Activism from above the line is different. Get present to what's actually happening. Welcome the fear instead of bracing against it. Then, and this is the part most people skip, imagine the most beautiful future you can, and bring your creativity to building that, instead of just defending against the one you're afraid of. Beliefs tend to be self-fulfilling. If too many of us stay in doom, no one brings the creativity required to build the better version.

The shift is from victim to creator. The guiding question stops being what's going to happen to me and becomes: what's mine to do here, and how can I contribute to the future I want to live in?

There's also a reframe worth offering for the people who do embrace these tools.

I had a client tell me once that the reason he went into software development in the first place was that it felt like magic. You craft these spells, and out comes this working piece of technology. That feeling is what kept him in the work for years.

The reframe I'd offer is this: AI doesn't take the magic away. It makes you a more powerful magician. Less attached to the specifics of how the spell gets cast, more focused on what you can now create.

A Question Worth Sitting With

The Prisoner's Dilemma only traps us if we see the other party as separate from us. Inside our own families, we create win-for-all outcomes all the time, because we actually care. The dilemma gets a lot easier when the other prisoner is your sibling.
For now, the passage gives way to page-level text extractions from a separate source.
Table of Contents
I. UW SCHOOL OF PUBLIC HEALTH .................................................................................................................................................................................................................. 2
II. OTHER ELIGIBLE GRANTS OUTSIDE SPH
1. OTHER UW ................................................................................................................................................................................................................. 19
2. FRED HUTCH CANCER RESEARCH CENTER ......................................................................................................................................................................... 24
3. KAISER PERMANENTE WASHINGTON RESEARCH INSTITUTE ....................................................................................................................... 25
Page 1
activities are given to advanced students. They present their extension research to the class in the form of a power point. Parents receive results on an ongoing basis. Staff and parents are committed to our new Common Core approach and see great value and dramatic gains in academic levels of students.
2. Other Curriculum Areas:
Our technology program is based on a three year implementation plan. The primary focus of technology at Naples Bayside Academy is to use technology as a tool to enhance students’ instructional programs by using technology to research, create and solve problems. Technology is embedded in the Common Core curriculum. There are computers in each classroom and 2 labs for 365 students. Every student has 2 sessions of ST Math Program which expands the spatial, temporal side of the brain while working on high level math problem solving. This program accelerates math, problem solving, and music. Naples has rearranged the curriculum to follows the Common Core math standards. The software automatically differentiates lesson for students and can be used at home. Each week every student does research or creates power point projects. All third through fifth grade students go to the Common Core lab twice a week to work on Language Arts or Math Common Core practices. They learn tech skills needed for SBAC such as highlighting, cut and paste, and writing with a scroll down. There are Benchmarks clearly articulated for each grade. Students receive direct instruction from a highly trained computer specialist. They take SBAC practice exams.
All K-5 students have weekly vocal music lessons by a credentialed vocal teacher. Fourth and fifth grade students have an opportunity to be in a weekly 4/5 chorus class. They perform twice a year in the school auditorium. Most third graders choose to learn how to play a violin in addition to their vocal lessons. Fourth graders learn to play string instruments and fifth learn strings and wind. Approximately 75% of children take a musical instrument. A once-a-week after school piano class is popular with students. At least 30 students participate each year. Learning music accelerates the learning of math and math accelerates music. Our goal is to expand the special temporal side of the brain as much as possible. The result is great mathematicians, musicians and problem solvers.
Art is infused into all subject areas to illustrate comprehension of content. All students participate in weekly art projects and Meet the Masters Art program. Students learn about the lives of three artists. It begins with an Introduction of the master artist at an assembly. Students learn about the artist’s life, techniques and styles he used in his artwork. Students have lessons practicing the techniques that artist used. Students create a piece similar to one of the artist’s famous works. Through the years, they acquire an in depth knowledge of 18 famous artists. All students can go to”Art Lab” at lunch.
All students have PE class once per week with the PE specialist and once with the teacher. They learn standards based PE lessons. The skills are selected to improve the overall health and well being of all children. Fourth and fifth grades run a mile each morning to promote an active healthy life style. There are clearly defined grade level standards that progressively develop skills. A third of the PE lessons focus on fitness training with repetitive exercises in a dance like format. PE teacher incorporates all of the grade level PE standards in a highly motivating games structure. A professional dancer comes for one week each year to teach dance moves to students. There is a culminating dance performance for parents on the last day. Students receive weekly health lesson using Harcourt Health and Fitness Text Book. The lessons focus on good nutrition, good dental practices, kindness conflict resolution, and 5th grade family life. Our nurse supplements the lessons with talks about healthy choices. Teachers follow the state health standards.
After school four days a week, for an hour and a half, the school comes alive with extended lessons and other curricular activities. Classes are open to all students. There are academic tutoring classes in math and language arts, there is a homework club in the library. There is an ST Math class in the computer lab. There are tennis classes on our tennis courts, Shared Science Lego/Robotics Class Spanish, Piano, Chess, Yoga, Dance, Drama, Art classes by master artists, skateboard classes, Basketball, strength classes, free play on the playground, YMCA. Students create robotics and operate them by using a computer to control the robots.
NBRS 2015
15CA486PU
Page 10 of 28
So here's the question worth sitting with:

If 8 billion humans were operating from an awakened state, where we genuinely felt interconnected with each other, what would we be doing about AI? Would we even be developing it this way? Would we not?

What would the people building the models do differently if they were operating from that place?

I don't necessarily have the answer. But the more we can sit with this question, the more we can see how so much of what's hard about this change comes from how strongly we believe we're separate from each other.

My intuition is that the more humans who can feel that interconnection, the better chance we have to coordinate in a way that benefits all, especially in the face of the most powerful technology we've ever created.

Until then, the dance is whether we can be grounded in the reality of what's occurring without letting fear overtake us, so that we can take agency and create the future we want.